L'opération chirurgicale, quant à elle, peut favoriser la survenue d'une pseudarthrose : il s'agit d'une absence de consolidation de l'os qui peut nécessiter une nouvelle intervention (moins de 5 % des fractures opérées).

Après ces traitements, une rééducation peut être nécessaire. Elle n'est pas indispensable après une fracture de la clavicule puisque l'épaule conserve en partie sa mobilité.
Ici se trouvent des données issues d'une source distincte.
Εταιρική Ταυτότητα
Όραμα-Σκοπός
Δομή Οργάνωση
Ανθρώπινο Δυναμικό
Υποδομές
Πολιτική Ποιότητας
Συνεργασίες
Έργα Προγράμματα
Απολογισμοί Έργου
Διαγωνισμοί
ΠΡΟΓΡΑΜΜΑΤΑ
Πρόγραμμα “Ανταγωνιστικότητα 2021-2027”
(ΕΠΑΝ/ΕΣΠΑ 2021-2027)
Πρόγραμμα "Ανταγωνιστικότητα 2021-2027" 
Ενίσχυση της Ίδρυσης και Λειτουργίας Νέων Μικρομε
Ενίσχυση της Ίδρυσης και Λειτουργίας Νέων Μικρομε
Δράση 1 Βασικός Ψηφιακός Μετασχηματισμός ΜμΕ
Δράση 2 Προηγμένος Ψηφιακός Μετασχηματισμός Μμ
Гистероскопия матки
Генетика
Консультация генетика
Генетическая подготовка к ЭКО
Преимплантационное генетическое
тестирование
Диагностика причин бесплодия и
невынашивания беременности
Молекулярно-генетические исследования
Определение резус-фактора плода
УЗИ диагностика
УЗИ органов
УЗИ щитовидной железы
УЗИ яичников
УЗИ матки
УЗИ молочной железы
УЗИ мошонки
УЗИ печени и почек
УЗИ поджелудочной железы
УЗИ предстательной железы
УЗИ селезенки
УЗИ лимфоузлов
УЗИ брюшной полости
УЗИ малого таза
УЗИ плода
Mais cette mobilité peut être gênée, contrariée et nécessiter des massages, et des étirements afin de retrouver une bonne amplitude de mouvements.

De la même manière, après une opération chirurgicale, il faut penser à masser la cicatrice tous les jours, afin d'éviter les adhérences qui provoquent des douleurs, des picotements et une gêne de la mobilité.